Work to complete:
Line by line, copy the entries exactly, excluding the pictures.

Camera calibration parameters

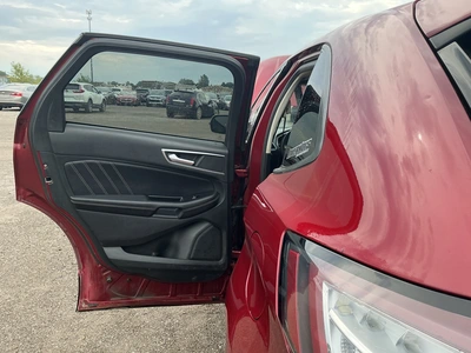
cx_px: 236
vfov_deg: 49.7
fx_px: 381
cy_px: 176
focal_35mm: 28
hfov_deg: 63.4
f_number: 1.8
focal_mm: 3
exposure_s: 1/197
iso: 20
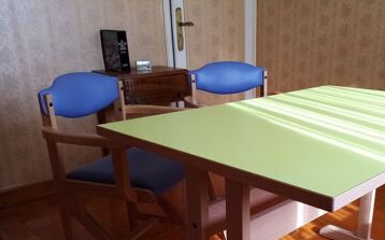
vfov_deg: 33.4
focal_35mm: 37
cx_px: 257
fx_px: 388
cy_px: 192
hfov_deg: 51.8
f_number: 1.8
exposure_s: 1/168
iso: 104
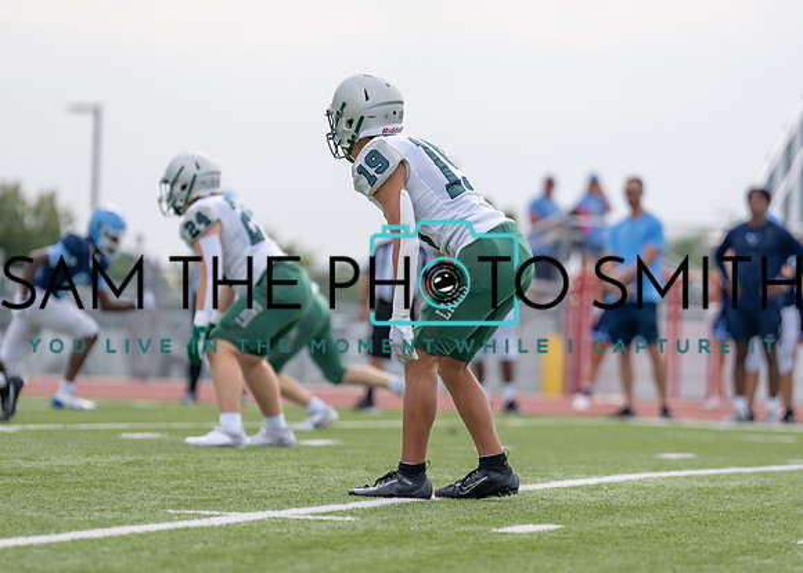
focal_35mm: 292
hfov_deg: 6.9
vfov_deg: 4.9
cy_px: 294
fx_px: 6651
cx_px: 429
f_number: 2.8
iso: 100
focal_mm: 200
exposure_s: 1/1250
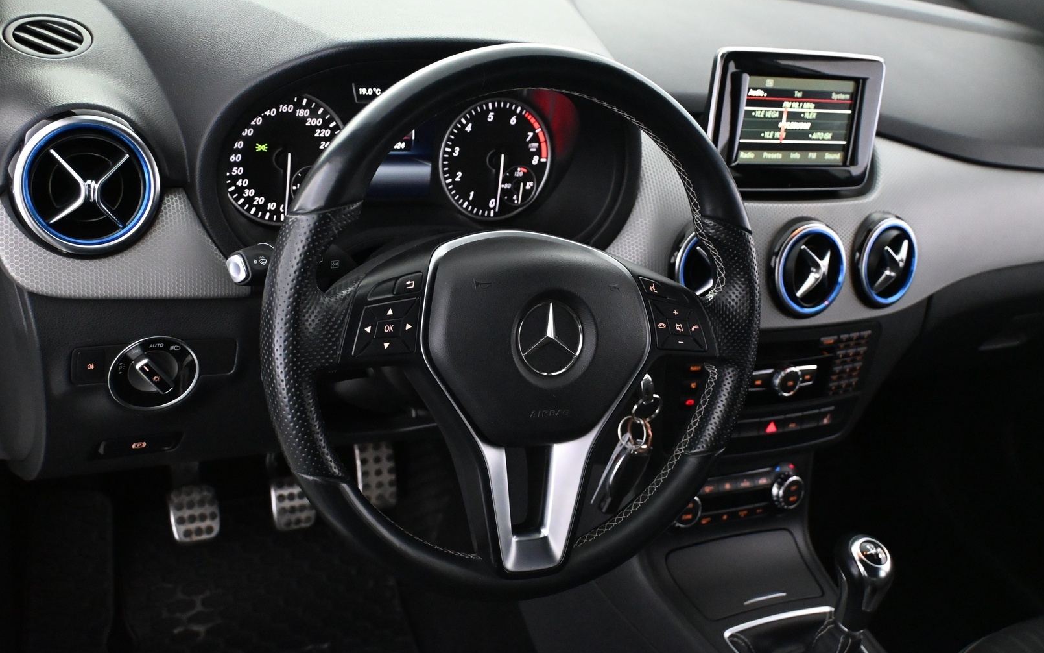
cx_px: 525
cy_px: 326
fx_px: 1138
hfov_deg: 49.3
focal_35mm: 40
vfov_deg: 32.0
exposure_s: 1/60
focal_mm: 26
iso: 5600
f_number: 4.5
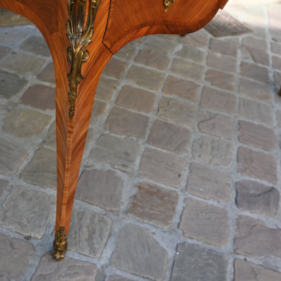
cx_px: 141
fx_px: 404
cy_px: 108
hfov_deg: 38.4
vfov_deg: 38.2
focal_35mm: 44
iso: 100
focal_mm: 22.5
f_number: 4.5
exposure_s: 1/80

Solution to this problem:
cx_px: 236
vfov_deg: 49.7
fx_px: 381
cy_px: 176
focal_35mm: 28
hfov_deg: 63.4
f_number: 1.8
focal_mm: 3
exposure_s: 1/197
iso: 20
vfov_deg: 33.4
focal_35mm: 37
cx_px: 257
fx_px: 388
cy_px: 192
hfov_deg: 51.8
f_number: 1.8
exposure_s: 1/168
iso: 104
focal_35mm: 292
hfov_deg: 6.9
vfov_deg: 4.9
cy_px: 294
fx_px: 6651
cx_px: 429
f_number: 2.8
iso: 100
focal_mm: 200
exposure_s: 1/1250
cx_px: 525
cy_px: 326
fx_px: 1138
hfov_deg: 49.3
focal_35mm: 40
vfov_deg: 32.0
exposure_s: 1/60
focal_mm: 26
iso: 5600
f_number: 4.5
cx_px: 141
fx_px: 404
cy_px: 108
hfov_deg: 38.4
vfov_deg: 38.2
focal_35mm: 44
iso: 100
focal_mm: 22.5
f_number: 4.5
exposure_s: 1/80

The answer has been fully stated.